» **What you need to do**
Report every line in the data below that contains the word "half" and copy each one in full.

⁂

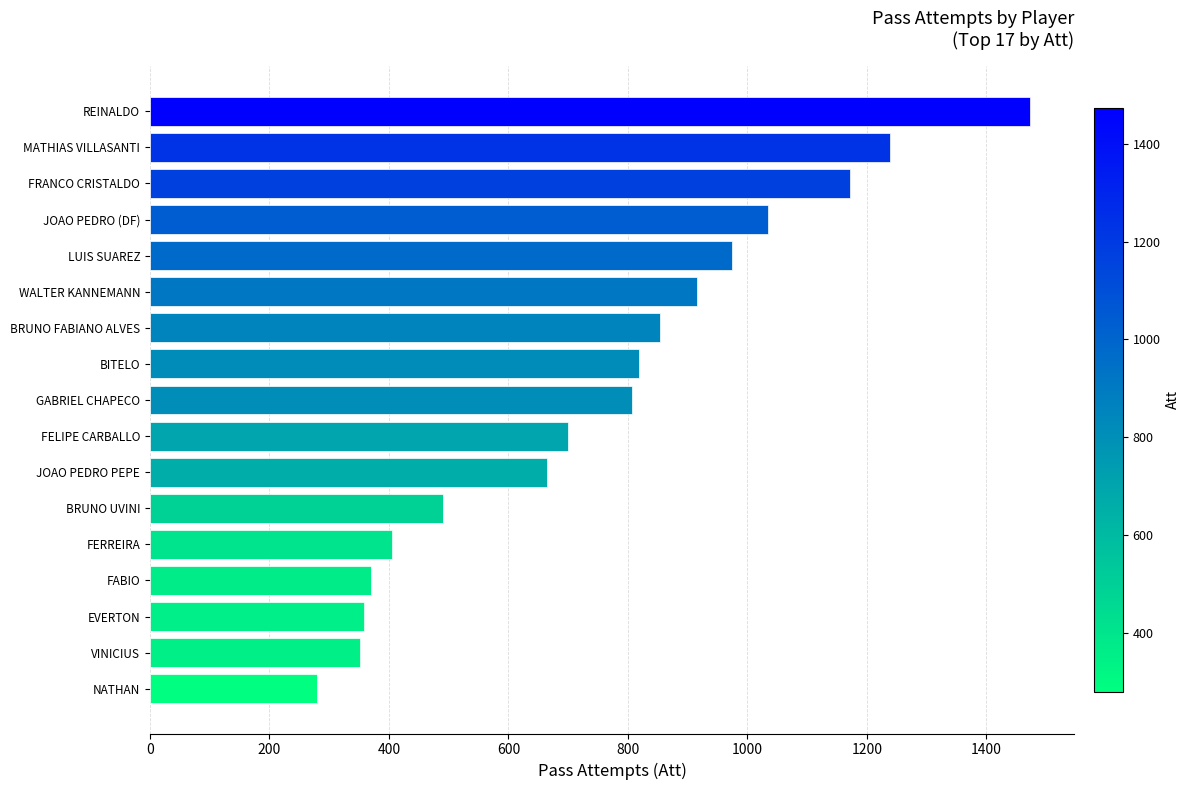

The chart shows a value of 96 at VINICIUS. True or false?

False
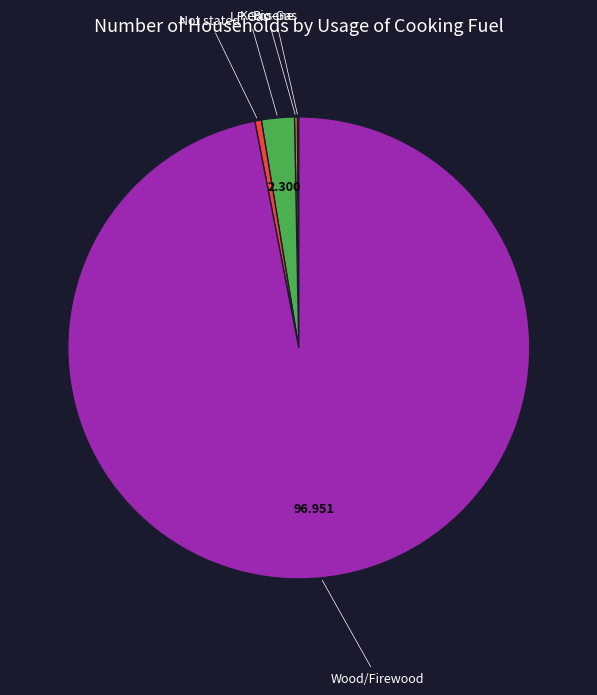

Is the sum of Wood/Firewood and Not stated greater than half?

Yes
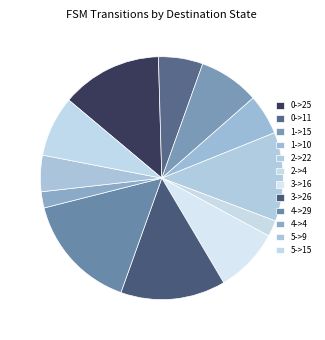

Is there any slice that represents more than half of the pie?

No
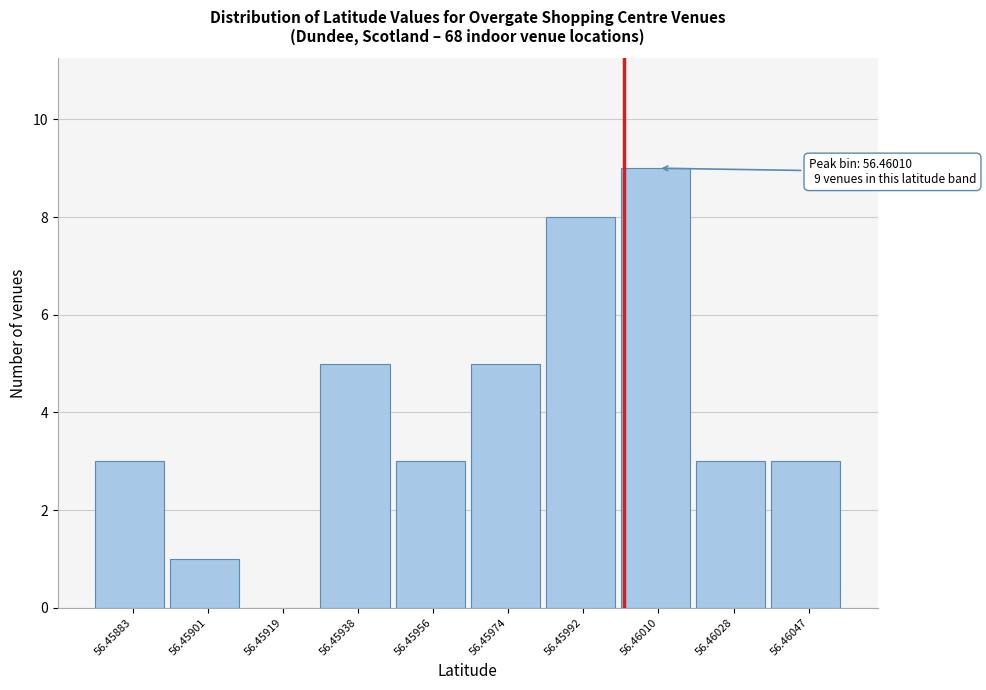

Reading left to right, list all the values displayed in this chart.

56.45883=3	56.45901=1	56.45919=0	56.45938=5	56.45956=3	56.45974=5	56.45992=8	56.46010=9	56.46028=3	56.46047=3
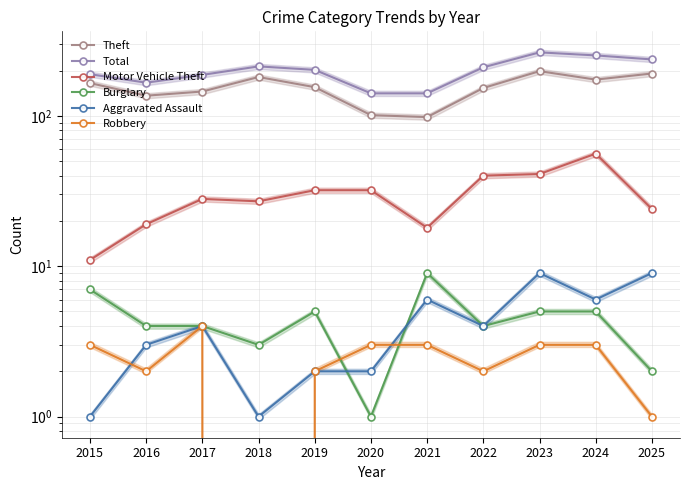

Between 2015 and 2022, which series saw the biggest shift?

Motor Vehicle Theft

⁂

» **Answer space**
Is the sum of Wood/Firewood and Not stated greater than half?
Is there any slice that represents more than half of the pie?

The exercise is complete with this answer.